Description of the task: Could you reproduce the entries exactly, omitting every picture?
──────────
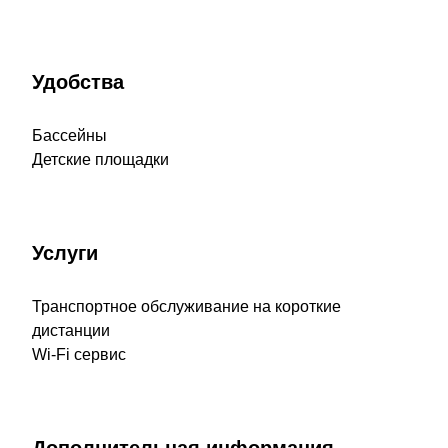
Удобства
Бассейны
Детские площадки
Услуги
Транспортное обслуживание на короткие
дистанции
Wi-Fi сервис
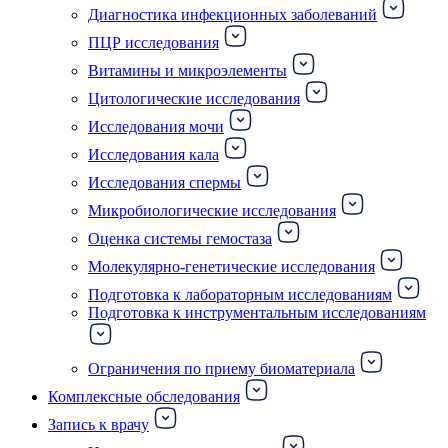
Диагностика инфекционных заболеваний
ПЦР исследования
Витамины и микроэлементы
Цитологические исследования
Исследования мочи
Исследования кала
Исследования спермы
Микробиологические исследования
Оценка системы гемостаза
Молекулярно-генетические исследования
Подготовка к лабораторным исследованиям
Подготовка к инструментальным исследованиям
Ограничения по приему биоматериала
Комплексные обследования
Запись к врачу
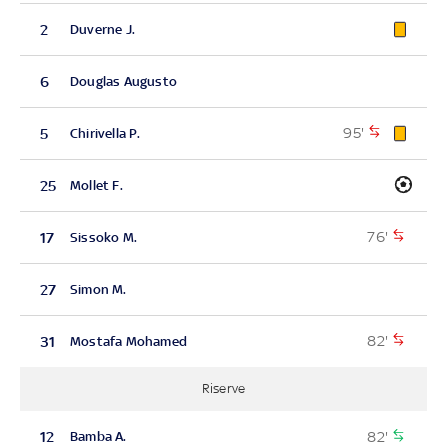
2
Duverne J.
6
Douglas Augusto
95'
5
Chirivella P.
25
Mollet F.
76'
17
Sissoko M.
27
Simon M.
82'
31
Mostafa Mohamed
Riserve
82'
12
Bamba A.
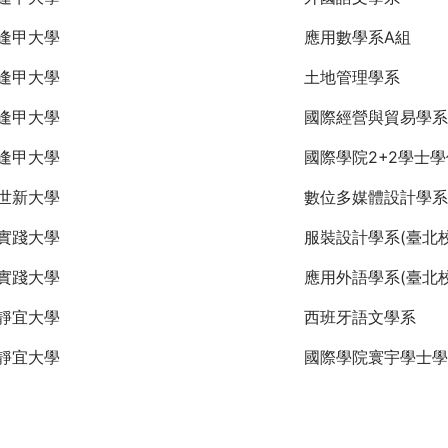
逢甲大學
應用數學系A組
逢甲大學
土地管理學系
逢甲大學
國際經營與貿易學系
逢甲大學
國際學院2+2學士
世新大學
數位多媒體設計學系
實踐大學
服裝設計學系(臺北校
實踐大學
應用外語學系(臺北校
靜宜大學
西班牙語文學系
靜宜大學
國際學院寰宇學士學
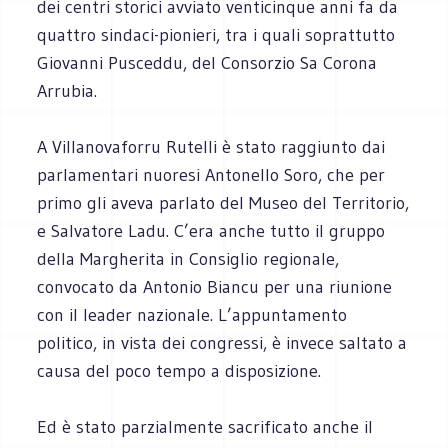
dei centri storici avviato venticinque anni fa da
quattro sindaci-pionieri, tra i quali soprattutto
Giovanni Pusceddu, del Consorzio Sa Corona
Arrubia.
A Villanovaforru Rutelli è stato raggiunto dai
parlamentari nuoresi Antonello Soro, che per
primo gli aveva parlato del Museo del Territorio,
e Salvatore Ladu. C’era anche tutto il gruppo
della Margherita in Consiglio regionale,
convocato da Antonio Biancu per una riunione
con il leader nazionale. L’appuntamento
politico, in vista dei congressi, è invece saltato a
causa del poco tempo a disposizione.
Ed è stato parzialmente sacrificato anche il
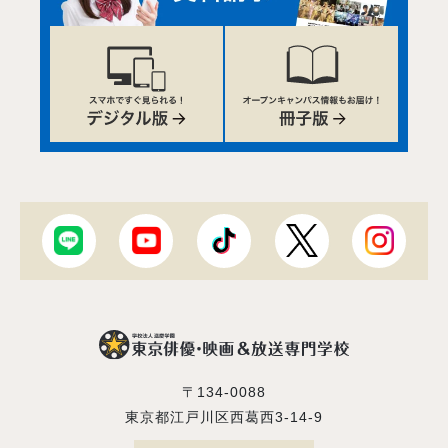
〒134-0088
東京都江戸川区西葛西3-14-9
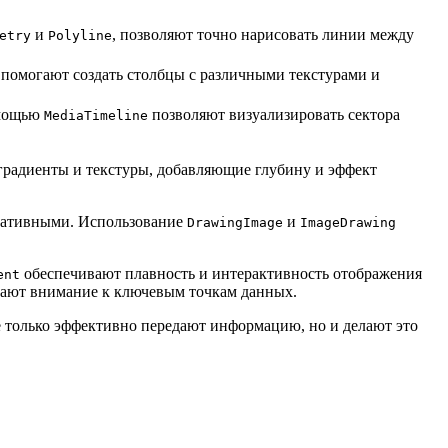
и
, позволяют точно нарисовать линии между
etry
Polyline
, помогают создать столбцы с различными текстурами и
омощью
позволяют визуализировать сектора
MediaTimeline
 градиенты и текстуры, добавляющие глубину и эффект
рмативными. Использование
и
DrawingImage
ImageDrawing
обеспечивают плавность и интерактивность отображения
ent
кают внимание к ключевым точкам данных.
е только эффективно передают информацию, но и делают это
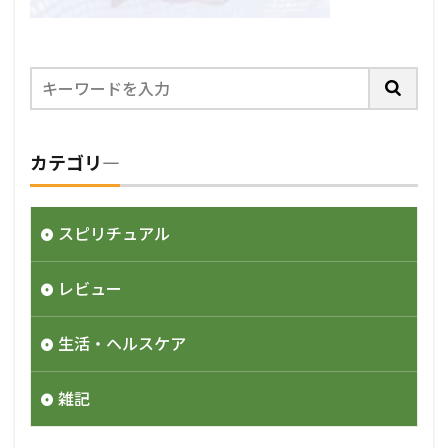
カテゴリ―
スピリチュアル
レビュー
生活・ヘルスケア
雑記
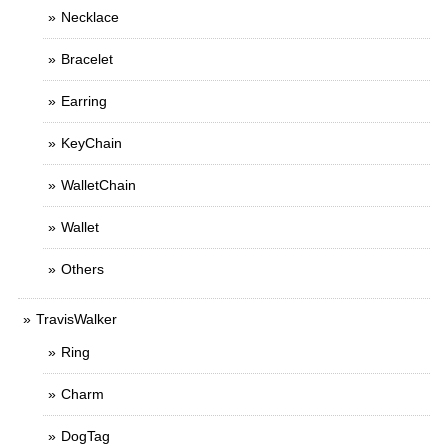
Necklace
Bracelet
Earring
KeyChain
WalletChain
Wallet
Others
TravisWalker
Ring
Charm
DogTag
──────────
Response:
Удобства
Бассейны
Детские площадки
Услуги
Транспортное обслуживание на короткие
дистанции
Wi-Fi сервис
Диагностика инфекционных заболеваний
ПЦР исследования
Витамины и микроэлементы
Цитологические исследования
Исследования мочи
Исследования кала
Исследования спермы
Микробиологические исследования
Оценка системы гемостаза
Молекулярно-генетические исследования
Подготовка к лабораторным исследованиям
Подготовка к инструментальным исследованиям
Ограничения по приему биоматериала
Комплексные обследования
Запись к врачу
2
Duverne J.
6
Douglas Augusto
95'
5
Chirivella P.
25
Mollet F.
76'
17
Sissoko M.
27
Simon M.
82'
31
Mostafa Mohamed
Riserve
82'
12
Bamba A.
逢甲大學
應用數學系A組
逢甲大學
土地管理學系
逢甲大學
國際經營與貿易學系
逢甲大學
國際學院2+2學士
世新大學
數位多媒體設計學系
實踐大學
服裝設計學系(臺北校
實踐大學
應用外語學系(臺北校
靜宜大學
西班牙語文學系
靜宜大學
國際學院寰宇學士學
dei centri storici avviato venticinque anni fa da
quattro sindaci-pionieri, tra i quali soprattutto
Giovanni Pusceddu, del Consorzio Sa Corona
Arrubia.
A Villanovaforru Rutelli è stato raggiunto dai
parlamentari nuoresi Antonello Soro, che per
primo gli aveva parlato del Museo del Territorio,
e Salvatore Ladu. C’era anche tutto il gruppo
della Margherita in Consiglio regionale,
convocato da Antonio Biancu per una riunione
con il leader nazionale. L’appuntamento
politico, in vista dei congressi, è invece saltato a
causa del poco tempo a disposizione.
Ed è stato parzialmente sacrificato anche il
〒134-0088
東京都江戸川区西葛西3-14-9
и
, позволяют точно нарисовать линии между
etry
Polyline
, помогают создать столбцы с различными текстурами и
омощью
позволяют визуализировать сектора
MediaTimeline
 градиенты и текстуры, добавляющие глубину и эффект
рмативными. Использование
и
DrawingImage
ImageDrawing
обеспечивают плавность и интерактивность отображения
ent
кают внимание к ключевым точкам данных.
е только эффективно передают информацию, но и делают это
カテゴリ―
スピリチュアル
レビュー
生活・ヘルスケア
雑記
Necklace
Bracelet
Earring
KeyChain
WalletChain
Wallet
Others
TravisWalker
Ring
Charm
DogTag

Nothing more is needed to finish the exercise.